A discussion of the following areas will not only help to clarify future support, but cover the current motivation of the carers, for example:

  • Supervision - do they have a good relationship with the Fostering Social Worker/and or other professionals. Are they able to use supervision to support meeting the outcomes for the child;
  • What are the views of carer, parents and child about contact, and what support may be needed initially? Long term foster carers may have an existing relationship with the birth parents that will be affected by their new permanent caring role. This can change the view of contact between the child and birth parents making it particularly difficult for the carer to manage. If there are siblings living with the birth family how this will be managed?
  • If the child is of a different culture, religion or ethnicity to the carer how can they be supported?
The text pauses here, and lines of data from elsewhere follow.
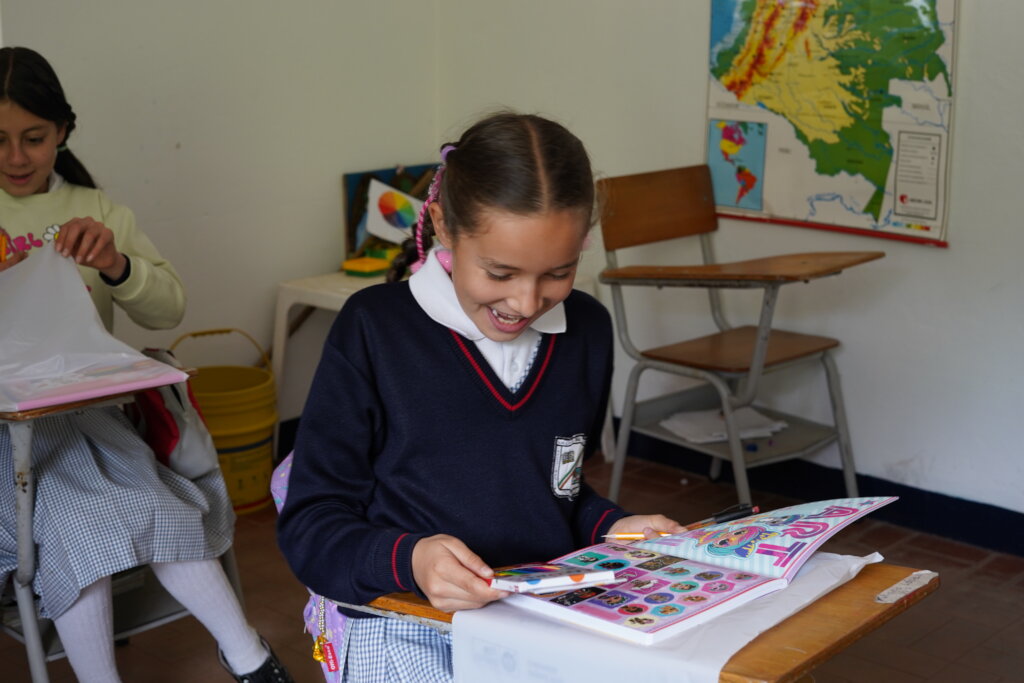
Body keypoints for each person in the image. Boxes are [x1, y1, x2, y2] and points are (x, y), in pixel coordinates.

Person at [277, 111, 684, 681]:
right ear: (444, 227)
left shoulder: (586, 330)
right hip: (407, 623)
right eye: (500, 272)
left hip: (541, 622)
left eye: (558, 273)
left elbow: (556, 491)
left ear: (583, 245)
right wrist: (412, 560)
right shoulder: (375, 329)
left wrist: (611, 527)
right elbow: (310, 528)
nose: (525, 301)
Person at [0, 46, 292, 683]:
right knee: (115, 506)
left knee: (107, 505)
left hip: (88, 413)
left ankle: (239, 655)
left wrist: (116, 264)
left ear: (62, 133)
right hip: (7, 437)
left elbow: (168, 309)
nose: (16, 158)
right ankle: (249, 655)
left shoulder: (99, 212)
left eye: (34, 138)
What resources are available now, and what might be available when the child reaches a different developmental stage?
  • What consent can be delegated to the carer - this will vary from child to child but the aim should be to delegate as much decision making to the carer as possible, as the child should feel that someone they know if making important decisions for them;
  • If the permanent carer is continuing to foster other children, how will future placements be managed, and how will the child relate to other children being introduced to the household. The age range of other children to be placed may need to be reconsidered as the child develops;
  • Do the carers expect respite? This will not be routine in a permanency placement, as the expectation is that the child is treated as a member of the family. Only in exceptional cases where it is beneficial to the child, and will assist with placement stability, should respite be planned and provided. This provision should be regularly reviewed;
  • Do the carers understand that the legal situation will not change, and that reviews will continue? Clarification as to whether the visiting timeframes should be reduced to not more than 3 monthly (if child has been placed for over a year), and how much consent will be delegated to the carers.